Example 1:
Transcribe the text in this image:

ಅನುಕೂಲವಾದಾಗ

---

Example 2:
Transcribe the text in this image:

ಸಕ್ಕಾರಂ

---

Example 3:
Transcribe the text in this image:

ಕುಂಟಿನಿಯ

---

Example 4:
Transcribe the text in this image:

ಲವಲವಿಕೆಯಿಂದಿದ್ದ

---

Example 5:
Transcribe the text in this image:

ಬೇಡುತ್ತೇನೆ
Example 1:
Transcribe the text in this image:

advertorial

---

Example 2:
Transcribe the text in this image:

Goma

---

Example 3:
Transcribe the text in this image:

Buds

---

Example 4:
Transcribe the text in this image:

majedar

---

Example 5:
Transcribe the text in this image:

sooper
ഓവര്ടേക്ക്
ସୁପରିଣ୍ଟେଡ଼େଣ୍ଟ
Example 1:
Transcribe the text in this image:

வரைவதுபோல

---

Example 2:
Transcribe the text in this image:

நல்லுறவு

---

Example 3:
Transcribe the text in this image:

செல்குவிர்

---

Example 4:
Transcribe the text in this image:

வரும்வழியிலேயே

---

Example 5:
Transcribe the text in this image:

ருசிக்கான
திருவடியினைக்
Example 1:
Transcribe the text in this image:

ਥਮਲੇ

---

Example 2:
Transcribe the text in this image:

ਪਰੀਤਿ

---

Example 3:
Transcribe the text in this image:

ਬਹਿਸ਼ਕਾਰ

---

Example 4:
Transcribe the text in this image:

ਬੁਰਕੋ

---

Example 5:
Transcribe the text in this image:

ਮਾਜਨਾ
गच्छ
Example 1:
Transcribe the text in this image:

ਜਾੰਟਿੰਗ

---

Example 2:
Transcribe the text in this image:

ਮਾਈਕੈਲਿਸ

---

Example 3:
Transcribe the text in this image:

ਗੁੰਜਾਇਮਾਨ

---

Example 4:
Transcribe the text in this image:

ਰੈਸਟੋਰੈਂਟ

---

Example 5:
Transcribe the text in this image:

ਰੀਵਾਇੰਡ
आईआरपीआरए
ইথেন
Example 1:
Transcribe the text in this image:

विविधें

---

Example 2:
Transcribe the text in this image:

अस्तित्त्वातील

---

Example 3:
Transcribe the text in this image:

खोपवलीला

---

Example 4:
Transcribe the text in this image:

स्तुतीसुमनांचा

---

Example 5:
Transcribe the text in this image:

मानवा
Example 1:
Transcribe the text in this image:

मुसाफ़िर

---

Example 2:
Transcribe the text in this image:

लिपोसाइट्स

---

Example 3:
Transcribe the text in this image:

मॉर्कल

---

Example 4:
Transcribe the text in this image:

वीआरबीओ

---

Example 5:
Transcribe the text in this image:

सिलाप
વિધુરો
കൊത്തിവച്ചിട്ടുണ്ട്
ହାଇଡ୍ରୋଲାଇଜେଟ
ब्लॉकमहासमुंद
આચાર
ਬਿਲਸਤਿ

## ACTIVITY
Return the full data, every line of it, with nothing altered.

## REPLY
Example 1:
Transcribe the text in this image:

ಅನುಕೂಲವಾದಾಗ

---

Example 2:
Transcribe the text in this image:

ಸಕ್ಕಾರಂ

---

Example 3:
Transcribe the text in this image:

ಕುಂಟಿನಿಯ

---

Example 4:
Transcribe the text in this image:

ಲವಲವಿಕೆಯಿಂದಿದ್ದ

---

Example 5:
Transcribe the text in this image:

ಬೇಡುತ್ತೇನೆ
Example 1:
Transcribe the text in this image:

advertorial

---

Example 2:
Transcribe the text in this image:

Goma

---

Example 3:
Transcribe the text in this image:

Buds

---

Example 4:
Transcribe the text in this image:

majedar

---

Example 5:
Transcribe the text in this image:

sooper
ഓവര്ടേക്ക്
ସୁପରିଣ୍ଟେଡ଼େଣ୍ଟ
Example 1:
Transcribe the text in this image:

வரைவதுபோல

---

Example 2:
Transcribe the text in this image:

நல்லுறவு

---

Example 3:
Transcribe the text in this image:

செல்குவிர்

---

Example 4:
Transcribe the text in this image:

வரும்வழியிலேயே

---

Example 5:
Transcribe the text in this image:

ருசிக்கான
திருவடியினைக்
Example 1:
Transcribe the text in this image:

ਥਮਲੇ

---

Example 2:
Transcribe the text in this image:

ਪਰੀਤਿ

---

Example 3:
Transcribe the text in this image:

ਬਹਿਸ਼ਕਾਰ

---

Example 4:
Transcribe the text in this image:

ਬੁਰਕੋ

---

Example 5:
Transcribe the text in this image:

ਮਾਜਨਾ
गच्छ
Example 1:
Transcribe the text in this image:

ਜਾੰਟਿੰਗ

---

Example 2:
Transcribe the text in this image:

ਮਾਈਕੈਲਿਸ

---

Example 3:
Transcribe the text in this image:

ਗੁੰਜਾਇਮਾਨ

---

Example 4:
Transcribe the text in this image:

ਰੈਸਟੋਰੈਂਟ

---

Example 5:
Transcribe the text in this image:

ਰੀਵਾਇੰਡ
आईआरपीआरए
ইথেন
Example 1:
Transcribe the text in this image:

विविधें

---

Example 2:
Transcribe the text in this image:

अस्तित्त्वातील

---

Example 3:
Transcribe the text in this image:

खोपवलीला

---

Example 4:
Transcribe the text in this image:

स्तुतीसुमनांचा

---

Example 5:
Transcribe the text in this image:

मानवा
Example 1:
Transcribe the text in this image:

मुसाफ़िर

---

Example 2:
Transcribe the text in this image:

लिपोसाइट्स

---

Example 3:
Transcribe the text in this image:

मॉर्कल

---

Example 4:
Transcribe the text in this image:

वीआरबीओ

---

Example 5:
Transcribe the text in this image:

सिलाप
વિધુરો
കൊത്തിവച്ചിട്ടുണ്ട്
ହାଇଡ୍ରୋଲାଇଜେଟ
ब्लॉकमहासमुंद
આચાર
ਬਿਲਸਤਿ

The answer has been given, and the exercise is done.